Management consultant R.W. Beck, which said in July that “high oil prices, hot summer weather and hurricanes” could send natural gas spot prices up rapidly this month, noted in a new report that those conditions “have come to fruition.” Beck’s 2005 calendar year price forecast remains unchanged, at $6.40/MMBtu, but its chief forecaster warned that continued adverse conditions, especially a hurricane threat during Bidweek, could cause prices to go as high as $12 in September.

“We’ve seen all of the adverse factors we identified in our forecast fall into place,” said Catherine Elder, leader of Beck’s Natural Gas & Fuels practice. “These risk factors are precisely the reasons for these much higher natural gas prices that we’re seeing this summer.”

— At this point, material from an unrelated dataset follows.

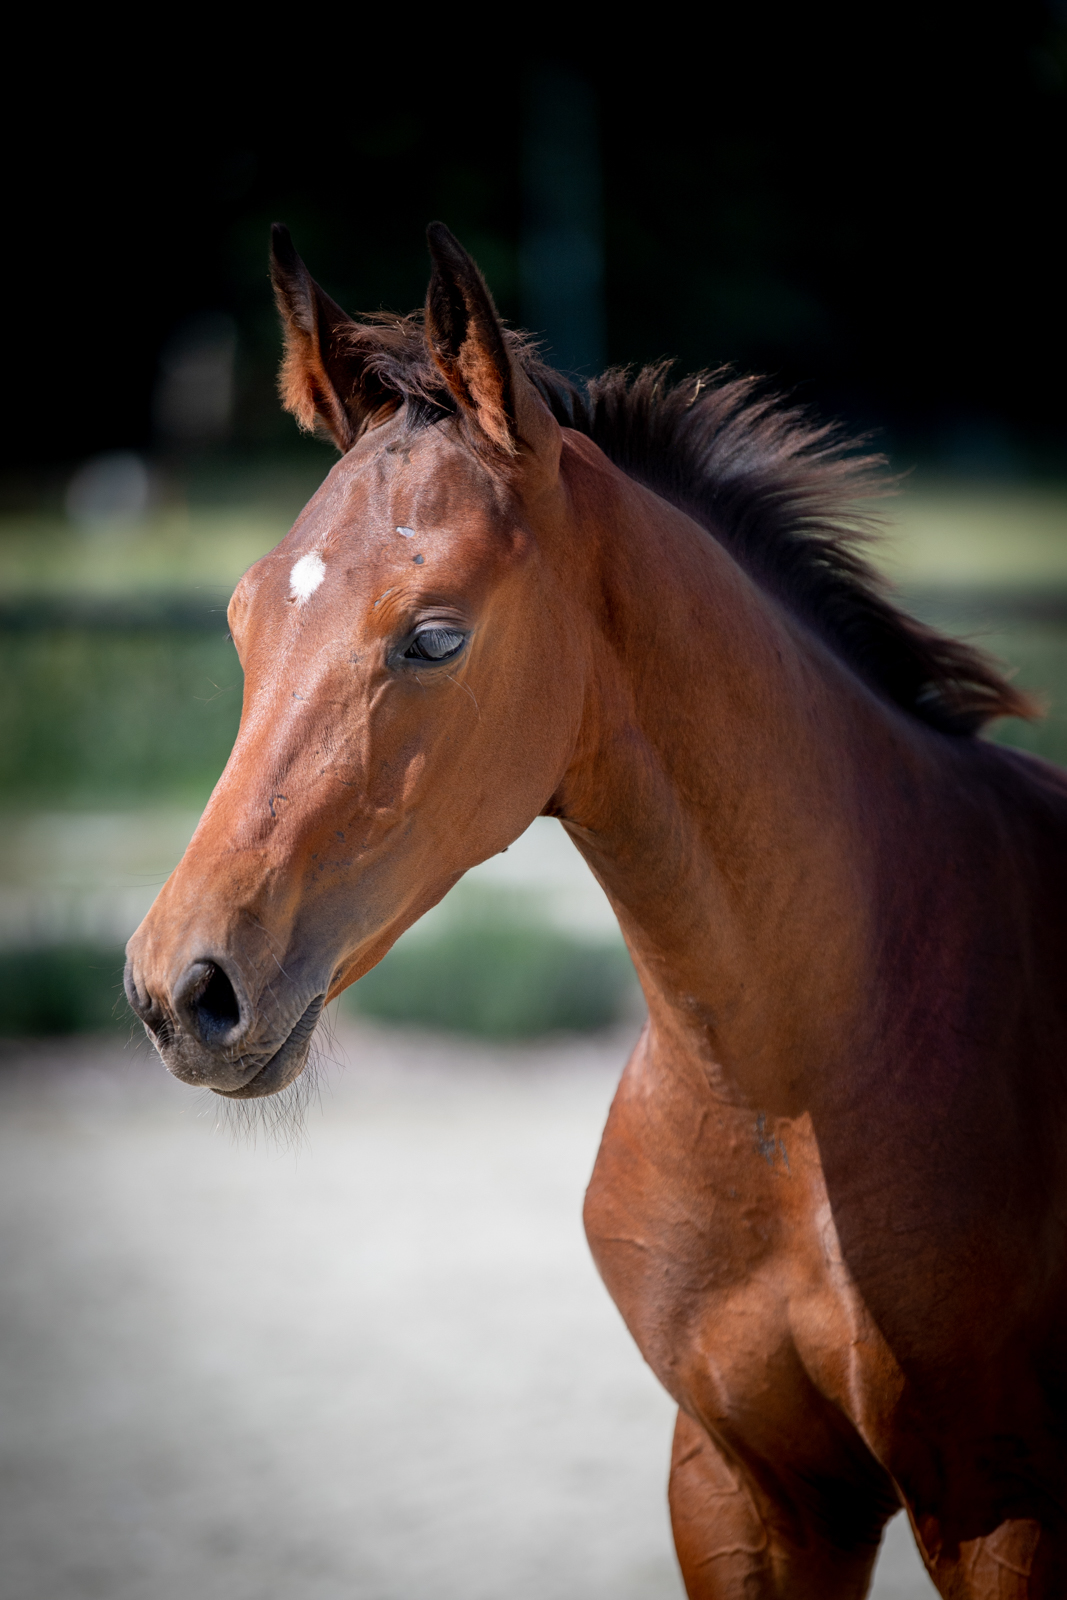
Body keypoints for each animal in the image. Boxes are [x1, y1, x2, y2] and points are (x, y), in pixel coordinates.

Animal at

In the report issued Friday, Elder noted that along with oil prices higher than ever, “the International Energy Agency said demand for oil in China is dropping off, but geopolitical events such as Iran’s announcement about its nuclear reactor reopening or problems with U.S. refining capacity continue to impose new shock waves that push oil prices to higher and higher levels. We observed that natural gas prices were following oil to a degree, but that gas prices would be even higher were it not for favorable natural gas market conditions. We expect natural gas prices to climb as long as oil prices climb.”

Favorable natural gas market conditions, however, have taken their licks, said Elder. “An upper Midwest municipal utility told us that their peaker has run six hours every day all summer on relentless above average (but not extreme peak) temperatures. While the gas market had excess gas to inject at normal temperatures, the heat has been enough to cause injections to back down to below normal levels.

“While the industry is still on track to hit 3 Tcf in natural gas storage for winter, it is true that producers and utilities have been selling and burning gas that otherwise would have gone into storage. The end result is that while we had excess gas in a normal weather condition market, we seem to be short a little gas under the hot conditions that have prevailed to date this summer,” she said.

At this time last year, Elder noted that market prices were finally beginning to drop based on high storage inventory and reasonable weather. “Then Hurricane Ivan arrived, damaging production facilities in the Gulf. Prices rose dramatically, then subsided somewhat on reasonable winter conditions. What you should expect now is that if we truly do get a cooling trend for the rest of August and into September and we make it through September Bidweek without a hurricane in the Gulf, natural gas prices will drop back to the $6 to $7 range.

“But if, instead, oil prices continue to rise and the Gulf is hit with a Gulf hurricane during BidWeek, then $12 gas in September or in the winter month New York Mercantile Exchange should not be a surprise at all,” Elder added.